**Task requirements:**
a) Please quote the article on fermenting meat word for word, starting with "It’s harvest time" and going on through "warned Aug. 16.".
b) Answer these questions from the article on fermenting meat:
(i) Which three sea mammals does it name as meat people may plan to ferment?
(ii) On what date did Nunavut's health department give its warning?
(iii) What three outcomes does it say botulism can lead to?

**Selected extract:**

Nunavut health department urges best practices for fermenting meat

Traditional curing and plastic don’t go together


You can't taste it or see it, but botulism bacteria can kill you if they're in the meat you consume. (FILE PHOTO)

You can’t taste it or see it, but botulism bacteria can kill you if they’re in the meat you consume. (FILE PHOTO)

It’s harvest time for many sea mammals in the Arctic and if you plan to ferment walrus, seal or beluga meat, be mindful of the best ways of storing and aging meat.

That’s because the bacteria that cause botulism are naturally found in walrus, seal and sometimes whale, and if aged meat isn’t prepared or stored in the correct environment, botulism bacteria can cause toxins to form.

This can lead to sickness, paralysis or even death, Nunavut’s health department warned Aug. 16.

**Information:**
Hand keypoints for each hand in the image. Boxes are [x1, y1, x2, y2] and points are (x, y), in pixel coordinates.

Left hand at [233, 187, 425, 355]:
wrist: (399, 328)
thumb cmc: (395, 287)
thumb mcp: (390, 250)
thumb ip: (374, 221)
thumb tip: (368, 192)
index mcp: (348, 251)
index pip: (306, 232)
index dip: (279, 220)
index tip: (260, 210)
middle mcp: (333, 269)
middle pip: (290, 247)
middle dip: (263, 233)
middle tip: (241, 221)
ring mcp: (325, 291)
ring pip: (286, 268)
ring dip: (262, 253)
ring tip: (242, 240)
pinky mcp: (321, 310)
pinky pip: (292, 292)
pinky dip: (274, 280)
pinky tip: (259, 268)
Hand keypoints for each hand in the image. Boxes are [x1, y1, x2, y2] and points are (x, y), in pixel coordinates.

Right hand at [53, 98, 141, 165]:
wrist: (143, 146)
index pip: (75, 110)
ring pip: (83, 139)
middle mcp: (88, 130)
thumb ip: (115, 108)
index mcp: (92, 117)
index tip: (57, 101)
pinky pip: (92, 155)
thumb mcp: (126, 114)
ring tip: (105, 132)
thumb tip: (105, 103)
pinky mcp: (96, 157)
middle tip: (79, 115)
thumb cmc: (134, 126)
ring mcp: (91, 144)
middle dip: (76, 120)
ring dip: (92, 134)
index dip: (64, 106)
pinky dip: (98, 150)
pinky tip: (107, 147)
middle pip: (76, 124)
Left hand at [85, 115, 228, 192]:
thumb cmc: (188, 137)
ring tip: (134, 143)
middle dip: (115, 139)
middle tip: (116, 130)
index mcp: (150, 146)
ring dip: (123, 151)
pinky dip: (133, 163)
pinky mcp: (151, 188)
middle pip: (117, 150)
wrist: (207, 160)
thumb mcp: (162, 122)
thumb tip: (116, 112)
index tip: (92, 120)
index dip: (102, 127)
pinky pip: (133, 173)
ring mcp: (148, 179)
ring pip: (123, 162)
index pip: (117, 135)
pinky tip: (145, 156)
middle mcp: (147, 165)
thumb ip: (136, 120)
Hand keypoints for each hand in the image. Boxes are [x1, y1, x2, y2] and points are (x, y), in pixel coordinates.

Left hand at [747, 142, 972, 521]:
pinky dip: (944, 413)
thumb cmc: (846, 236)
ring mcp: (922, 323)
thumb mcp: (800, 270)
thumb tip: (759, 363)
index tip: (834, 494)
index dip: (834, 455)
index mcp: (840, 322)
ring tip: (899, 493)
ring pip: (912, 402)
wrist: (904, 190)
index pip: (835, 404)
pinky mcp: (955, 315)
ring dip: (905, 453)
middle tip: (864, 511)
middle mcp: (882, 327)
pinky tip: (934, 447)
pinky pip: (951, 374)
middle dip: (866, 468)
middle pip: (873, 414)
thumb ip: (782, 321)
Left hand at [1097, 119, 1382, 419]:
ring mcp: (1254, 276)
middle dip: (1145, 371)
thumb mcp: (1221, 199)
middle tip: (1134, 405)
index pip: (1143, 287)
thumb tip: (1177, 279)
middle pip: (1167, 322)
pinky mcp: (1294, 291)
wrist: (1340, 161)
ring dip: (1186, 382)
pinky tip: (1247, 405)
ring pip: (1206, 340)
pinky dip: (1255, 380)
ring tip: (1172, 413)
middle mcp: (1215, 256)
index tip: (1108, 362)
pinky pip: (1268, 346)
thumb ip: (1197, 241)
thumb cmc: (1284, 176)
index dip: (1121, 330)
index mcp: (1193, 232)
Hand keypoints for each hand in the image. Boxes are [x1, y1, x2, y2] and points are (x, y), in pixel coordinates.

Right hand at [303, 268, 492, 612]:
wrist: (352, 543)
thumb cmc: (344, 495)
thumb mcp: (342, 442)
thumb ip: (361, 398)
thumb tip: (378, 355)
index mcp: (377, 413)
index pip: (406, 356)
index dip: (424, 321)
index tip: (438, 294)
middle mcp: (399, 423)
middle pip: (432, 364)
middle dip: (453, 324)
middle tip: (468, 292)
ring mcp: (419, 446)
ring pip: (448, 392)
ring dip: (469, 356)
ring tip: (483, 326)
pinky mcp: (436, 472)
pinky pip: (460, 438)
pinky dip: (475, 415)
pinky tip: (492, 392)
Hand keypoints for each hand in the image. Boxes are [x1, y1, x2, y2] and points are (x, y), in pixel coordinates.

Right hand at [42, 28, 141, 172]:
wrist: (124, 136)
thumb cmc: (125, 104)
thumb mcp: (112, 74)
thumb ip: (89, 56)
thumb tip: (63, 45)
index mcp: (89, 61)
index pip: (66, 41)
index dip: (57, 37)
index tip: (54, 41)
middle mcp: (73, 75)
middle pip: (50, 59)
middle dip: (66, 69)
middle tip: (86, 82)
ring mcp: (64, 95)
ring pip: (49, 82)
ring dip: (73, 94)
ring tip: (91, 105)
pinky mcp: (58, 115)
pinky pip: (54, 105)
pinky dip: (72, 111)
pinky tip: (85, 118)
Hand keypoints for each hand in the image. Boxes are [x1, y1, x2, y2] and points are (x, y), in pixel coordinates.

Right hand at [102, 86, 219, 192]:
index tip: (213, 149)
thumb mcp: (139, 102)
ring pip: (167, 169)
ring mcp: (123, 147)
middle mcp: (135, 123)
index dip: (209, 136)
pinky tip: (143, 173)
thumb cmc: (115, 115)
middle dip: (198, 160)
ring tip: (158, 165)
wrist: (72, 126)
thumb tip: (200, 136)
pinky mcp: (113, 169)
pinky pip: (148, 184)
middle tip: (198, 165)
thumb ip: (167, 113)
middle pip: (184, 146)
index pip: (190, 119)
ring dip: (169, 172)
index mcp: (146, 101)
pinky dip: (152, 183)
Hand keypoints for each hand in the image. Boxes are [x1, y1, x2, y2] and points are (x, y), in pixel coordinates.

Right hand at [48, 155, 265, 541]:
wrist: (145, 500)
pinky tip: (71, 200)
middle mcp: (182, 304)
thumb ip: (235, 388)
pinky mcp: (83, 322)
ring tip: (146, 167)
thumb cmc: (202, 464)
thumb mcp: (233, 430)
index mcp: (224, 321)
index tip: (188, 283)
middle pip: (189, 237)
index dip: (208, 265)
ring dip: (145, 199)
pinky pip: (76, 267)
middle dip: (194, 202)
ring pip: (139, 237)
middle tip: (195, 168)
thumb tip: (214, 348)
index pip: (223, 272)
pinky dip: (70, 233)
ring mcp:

**Solution list:**
a)
It’s harvest time for many sea mammals in the Arctic and if you plan to ferment walrus, seal or beluga meat, be mindful of the best ways of storing and aging meat.

That’s because the bacteria that cause botulism are naturally found in walrus, seal and sometimes whale, and if aged meat isn’t prepared or stored in the correct environment, botulism bacteria can cause toxins to form.

This can lead to sickness, paralysis or even death, Nunavut’s health department warned Aug. 16.

b)
(i) Walrus, seal and beluga.
(ii) Aug. 16.
(iii) Sickness, paralysis or death.